The preparation of biodegradable film with improved physicochemical properties and antimicrobial activity was achieved through blend modification as it was confirmed from acquired analytical dada. The ingredients, CPs, SNP and glycerol, are compatible due to their polar nature and the modification of their blend had enhanced the hydrophobic nature of the film. As a result, the prepared film under optimized parameters had shown lower MC, WA and WVTR. Additionally, the compatibility of the blend with REO was increased as it was observed from an image obtained using profilometer and FTIR spectra. The incorporation of REO had shown enhanced antimicrobial property as it was demonstrated on S. aureus, and E. coli. The prepared film can be considered as a good competitive advantage in packaging industries with multitude benefits: low cost, less moisture absorbing property, less biodegradable as compared to natural biofilms and good antimicrobial potency. The observed properties of the prepared film and the availability of the resources are promising and make it feasible for mass production with further study.

Declarations

Author contribution statement

Teklu Gadisa Tafa: Performed the experiments.
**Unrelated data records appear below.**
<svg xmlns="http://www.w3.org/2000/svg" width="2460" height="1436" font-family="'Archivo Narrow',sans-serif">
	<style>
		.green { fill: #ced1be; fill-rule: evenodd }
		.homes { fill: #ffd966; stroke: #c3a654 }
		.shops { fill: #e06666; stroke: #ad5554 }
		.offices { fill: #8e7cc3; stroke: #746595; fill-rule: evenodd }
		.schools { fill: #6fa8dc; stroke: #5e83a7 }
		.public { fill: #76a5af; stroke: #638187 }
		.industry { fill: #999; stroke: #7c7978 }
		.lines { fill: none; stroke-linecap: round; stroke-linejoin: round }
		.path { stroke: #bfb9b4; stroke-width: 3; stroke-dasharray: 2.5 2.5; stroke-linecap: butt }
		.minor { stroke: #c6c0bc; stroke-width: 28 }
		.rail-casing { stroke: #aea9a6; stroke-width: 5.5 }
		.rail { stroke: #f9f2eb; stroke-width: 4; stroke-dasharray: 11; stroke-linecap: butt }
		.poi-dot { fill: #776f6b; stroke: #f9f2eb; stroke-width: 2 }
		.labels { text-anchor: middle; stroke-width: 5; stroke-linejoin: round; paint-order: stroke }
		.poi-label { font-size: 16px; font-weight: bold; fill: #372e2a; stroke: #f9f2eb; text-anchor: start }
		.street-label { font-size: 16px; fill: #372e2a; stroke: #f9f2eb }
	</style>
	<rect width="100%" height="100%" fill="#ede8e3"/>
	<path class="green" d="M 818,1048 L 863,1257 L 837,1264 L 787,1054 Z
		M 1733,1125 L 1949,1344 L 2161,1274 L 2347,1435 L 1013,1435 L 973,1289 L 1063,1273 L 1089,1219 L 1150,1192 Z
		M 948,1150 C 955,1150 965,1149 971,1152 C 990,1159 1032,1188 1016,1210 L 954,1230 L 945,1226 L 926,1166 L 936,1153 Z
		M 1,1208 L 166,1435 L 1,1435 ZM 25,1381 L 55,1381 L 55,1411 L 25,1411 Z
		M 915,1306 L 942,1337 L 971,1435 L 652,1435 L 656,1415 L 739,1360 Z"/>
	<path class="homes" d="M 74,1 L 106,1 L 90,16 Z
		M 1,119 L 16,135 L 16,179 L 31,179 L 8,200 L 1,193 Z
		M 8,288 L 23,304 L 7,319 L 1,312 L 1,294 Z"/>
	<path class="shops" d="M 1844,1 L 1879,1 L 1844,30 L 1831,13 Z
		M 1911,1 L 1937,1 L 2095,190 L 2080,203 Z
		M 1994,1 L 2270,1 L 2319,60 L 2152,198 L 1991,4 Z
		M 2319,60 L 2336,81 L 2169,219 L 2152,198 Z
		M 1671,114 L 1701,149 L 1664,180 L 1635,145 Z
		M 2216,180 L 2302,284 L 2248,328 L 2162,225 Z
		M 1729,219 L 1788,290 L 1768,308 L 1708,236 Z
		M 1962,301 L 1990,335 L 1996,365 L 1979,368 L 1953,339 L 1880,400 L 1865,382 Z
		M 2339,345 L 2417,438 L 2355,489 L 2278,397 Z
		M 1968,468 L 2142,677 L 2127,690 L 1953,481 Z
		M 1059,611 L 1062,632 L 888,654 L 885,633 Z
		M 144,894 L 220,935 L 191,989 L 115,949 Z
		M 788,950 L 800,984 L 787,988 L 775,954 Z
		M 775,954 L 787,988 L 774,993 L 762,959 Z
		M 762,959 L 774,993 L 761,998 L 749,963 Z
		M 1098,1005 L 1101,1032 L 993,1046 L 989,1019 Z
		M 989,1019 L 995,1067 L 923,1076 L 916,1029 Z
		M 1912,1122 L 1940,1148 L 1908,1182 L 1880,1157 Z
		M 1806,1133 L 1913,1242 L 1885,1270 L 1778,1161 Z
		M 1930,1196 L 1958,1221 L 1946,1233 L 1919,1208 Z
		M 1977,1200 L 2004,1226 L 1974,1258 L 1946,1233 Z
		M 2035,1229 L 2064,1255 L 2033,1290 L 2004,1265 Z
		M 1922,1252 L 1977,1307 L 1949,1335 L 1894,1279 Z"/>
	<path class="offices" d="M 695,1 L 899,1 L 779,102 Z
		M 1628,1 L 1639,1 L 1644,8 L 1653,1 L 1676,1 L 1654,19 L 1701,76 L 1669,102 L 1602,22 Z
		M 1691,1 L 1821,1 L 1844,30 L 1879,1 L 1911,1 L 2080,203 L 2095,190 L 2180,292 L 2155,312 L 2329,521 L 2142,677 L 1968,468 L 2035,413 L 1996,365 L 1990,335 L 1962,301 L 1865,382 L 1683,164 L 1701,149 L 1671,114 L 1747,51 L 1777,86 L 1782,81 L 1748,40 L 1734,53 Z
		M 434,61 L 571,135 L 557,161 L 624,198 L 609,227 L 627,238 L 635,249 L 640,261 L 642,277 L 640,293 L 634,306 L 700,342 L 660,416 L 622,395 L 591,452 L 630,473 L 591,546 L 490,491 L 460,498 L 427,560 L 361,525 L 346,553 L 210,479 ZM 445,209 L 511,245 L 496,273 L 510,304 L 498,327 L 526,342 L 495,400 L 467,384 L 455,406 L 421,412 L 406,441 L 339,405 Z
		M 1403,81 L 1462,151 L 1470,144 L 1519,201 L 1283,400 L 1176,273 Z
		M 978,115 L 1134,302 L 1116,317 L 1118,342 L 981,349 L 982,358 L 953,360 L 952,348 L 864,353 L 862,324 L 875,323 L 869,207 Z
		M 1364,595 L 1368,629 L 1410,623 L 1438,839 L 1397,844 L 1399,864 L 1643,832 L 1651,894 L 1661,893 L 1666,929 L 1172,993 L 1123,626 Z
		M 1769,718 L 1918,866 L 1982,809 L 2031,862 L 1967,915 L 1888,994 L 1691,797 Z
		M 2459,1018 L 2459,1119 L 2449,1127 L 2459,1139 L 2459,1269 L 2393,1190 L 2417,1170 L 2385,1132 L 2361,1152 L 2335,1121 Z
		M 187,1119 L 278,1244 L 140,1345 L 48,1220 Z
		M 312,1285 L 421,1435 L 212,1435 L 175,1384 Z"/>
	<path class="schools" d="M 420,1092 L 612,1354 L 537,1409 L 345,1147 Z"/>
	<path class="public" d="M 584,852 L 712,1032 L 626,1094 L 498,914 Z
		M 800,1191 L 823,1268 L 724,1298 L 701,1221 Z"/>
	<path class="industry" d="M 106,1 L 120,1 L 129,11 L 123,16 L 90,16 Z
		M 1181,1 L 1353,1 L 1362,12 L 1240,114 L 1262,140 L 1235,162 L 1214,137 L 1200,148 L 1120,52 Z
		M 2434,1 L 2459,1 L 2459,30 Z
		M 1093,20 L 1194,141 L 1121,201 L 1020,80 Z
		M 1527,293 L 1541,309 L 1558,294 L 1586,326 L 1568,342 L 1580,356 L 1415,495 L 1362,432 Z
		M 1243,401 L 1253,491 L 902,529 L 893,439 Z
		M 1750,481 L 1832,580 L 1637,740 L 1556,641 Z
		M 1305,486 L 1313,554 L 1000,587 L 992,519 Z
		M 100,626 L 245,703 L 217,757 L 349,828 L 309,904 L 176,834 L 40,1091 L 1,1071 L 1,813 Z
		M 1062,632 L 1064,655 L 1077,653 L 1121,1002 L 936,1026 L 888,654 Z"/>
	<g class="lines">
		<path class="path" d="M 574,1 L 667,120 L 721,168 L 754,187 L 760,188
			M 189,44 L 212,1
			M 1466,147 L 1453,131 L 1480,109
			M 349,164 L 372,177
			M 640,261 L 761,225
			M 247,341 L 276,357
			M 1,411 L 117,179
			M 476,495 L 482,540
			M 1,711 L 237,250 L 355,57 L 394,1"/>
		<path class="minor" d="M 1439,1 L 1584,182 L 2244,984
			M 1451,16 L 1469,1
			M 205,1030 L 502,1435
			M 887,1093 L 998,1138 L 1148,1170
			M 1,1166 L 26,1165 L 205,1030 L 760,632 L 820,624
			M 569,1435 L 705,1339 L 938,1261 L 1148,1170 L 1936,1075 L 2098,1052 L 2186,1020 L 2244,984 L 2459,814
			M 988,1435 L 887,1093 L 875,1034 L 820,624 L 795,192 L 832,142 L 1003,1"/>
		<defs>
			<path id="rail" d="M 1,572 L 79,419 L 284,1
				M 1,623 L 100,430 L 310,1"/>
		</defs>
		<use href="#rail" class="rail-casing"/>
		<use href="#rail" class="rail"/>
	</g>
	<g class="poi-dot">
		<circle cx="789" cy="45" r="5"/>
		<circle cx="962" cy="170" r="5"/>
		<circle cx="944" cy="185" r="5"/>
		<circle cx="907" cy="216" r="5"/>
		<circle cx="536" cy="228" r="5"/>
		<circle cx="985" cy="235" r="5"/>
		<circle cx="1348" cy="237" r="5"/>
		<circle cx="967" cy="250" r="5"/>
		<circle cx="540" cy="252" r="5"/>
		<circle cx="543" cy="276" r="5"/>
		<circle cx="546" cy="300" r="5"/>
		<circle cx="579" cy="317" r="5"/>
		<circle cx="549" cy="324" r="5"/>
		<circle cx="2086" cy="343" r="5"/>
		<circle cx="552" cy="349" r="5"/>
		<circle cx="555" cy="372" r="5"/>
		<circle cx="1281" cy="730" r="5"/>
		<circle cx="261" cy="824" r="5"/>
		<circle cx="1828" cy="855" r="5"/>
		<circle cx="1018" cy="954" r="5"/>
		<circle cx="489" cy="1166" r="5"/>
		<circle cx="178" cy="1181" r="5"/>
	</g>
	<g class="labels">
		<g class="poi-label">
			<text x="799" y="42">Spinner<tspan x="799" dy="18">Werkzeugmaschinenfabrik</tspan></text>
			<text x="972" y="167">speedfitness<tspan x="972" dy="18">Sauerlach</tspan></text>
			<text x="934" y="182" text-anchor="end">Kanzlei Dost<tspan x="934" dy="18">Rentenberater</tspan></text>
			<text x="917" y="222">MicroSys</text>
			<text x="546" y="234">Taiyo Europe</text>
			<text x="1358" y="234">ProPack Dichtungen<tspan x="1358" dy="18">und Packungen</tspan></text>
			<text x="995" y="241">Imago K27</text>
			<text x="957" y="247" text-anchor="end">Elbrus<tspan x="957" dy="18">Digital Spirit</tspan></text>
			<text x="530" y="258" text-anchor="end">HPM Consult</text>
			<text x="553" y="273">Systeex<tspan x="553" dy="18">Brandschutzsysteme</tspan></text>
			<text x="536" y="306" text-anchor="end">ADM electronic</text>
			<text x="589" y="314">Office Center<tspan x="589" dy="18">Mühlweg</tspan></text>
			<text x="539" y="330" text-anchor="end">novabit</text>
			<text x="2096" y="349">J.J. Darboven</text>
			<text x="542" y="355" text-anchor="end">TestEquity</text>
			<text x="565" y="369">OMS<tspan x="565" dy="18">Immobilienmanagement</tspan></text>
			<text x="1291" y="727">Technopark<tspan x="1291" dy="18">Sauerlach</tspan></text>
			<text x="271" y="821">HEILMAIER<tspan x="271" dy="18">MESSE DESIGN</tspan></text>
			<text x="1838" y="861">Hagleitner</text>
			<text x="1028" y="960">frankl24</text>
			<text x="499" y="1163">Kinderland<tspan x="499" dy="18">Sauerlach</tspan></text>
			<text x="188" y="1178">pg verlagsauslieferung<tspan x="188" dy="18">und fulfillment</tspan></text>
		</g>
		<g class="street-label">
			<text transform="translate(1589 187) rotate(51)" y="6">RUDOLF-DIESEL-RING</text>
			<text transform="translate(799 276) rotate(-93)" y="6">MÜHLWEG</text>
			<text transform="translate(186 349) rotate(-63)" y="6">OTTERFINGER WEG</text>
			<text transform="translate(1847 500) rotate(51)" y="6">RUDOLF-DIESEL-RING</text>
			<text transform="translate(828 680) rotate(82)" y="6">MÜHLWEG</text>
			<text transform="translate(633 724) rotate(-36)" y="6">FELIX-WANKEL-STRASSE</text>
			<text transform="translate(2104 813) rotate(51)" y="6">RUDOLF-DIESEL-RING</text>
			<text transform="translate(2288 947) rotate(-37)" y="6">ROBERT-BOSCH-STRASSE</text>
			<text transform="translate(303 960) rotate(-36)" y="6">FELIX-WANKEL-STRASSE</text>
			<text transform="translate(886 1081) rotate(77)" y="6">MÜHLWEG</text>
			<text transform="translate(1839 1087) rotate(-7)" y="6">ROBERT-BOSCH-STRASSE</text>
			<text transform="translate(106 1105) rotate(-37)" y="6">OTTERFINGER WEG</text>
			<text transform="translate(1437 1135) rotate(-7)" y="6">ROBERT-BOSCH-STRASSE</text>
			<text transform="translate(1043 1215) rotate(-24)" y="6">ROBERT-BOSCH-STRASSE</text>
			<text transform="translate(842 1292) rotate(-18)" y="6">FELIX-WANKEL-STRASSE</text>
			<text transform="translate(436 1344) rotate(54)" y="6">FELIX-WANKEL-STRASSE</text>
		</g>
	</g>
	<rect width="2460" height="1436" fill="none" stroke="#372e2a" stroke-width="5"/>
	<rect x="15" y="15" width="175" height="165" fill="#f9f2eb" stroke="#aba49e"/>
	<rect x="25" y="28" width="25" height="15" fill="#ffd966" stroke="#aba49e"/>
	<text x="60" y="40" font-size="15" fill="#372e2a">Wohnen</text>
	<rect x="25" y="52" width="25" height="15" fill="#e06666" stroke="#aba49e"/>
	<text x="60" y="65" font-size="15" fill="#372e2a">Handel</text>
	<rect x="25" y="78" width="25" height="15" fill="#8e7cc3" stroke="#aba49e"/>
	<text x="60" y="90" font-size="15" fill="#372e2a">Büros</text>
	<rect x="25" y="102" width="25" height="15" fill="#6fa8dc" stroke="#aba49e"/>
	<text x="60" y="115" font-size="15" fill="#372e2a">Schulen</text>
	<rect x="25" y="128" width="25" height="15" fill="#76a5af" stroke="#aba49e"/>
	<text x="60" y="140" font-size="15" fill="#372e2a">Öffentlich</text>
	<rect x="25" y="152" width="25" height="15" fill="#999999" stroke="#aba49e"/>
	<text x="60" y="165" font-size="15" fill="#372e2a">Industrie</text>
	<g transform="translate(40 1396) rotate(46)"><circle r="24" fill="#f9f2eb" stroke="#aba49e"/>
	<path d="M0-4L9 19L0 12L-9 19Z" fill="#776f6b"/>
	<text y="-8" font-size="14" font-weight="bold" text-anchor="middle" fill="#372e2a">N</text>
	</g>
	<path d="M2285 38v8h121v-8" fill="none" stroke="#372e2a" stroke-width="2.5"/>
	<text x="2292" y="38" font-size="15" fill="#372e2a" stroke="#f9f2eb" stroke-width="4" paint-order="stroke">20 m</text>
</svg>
Adam Mekonnen Engida: Conceived and designed the experiments; Analyzed and interpreted the data; Contributed reagents, materials, analysis tools or data; Wrote the paper.

Funding statement

This research did not receive any specific grant from funding agencies in the public, commercial, or not-for-profit sectors.

Data availability statement

Data will be made available on request.

Declaration of interests statement

The authors declare no conflict of interest.

Additional information

No additional information is available for this paper.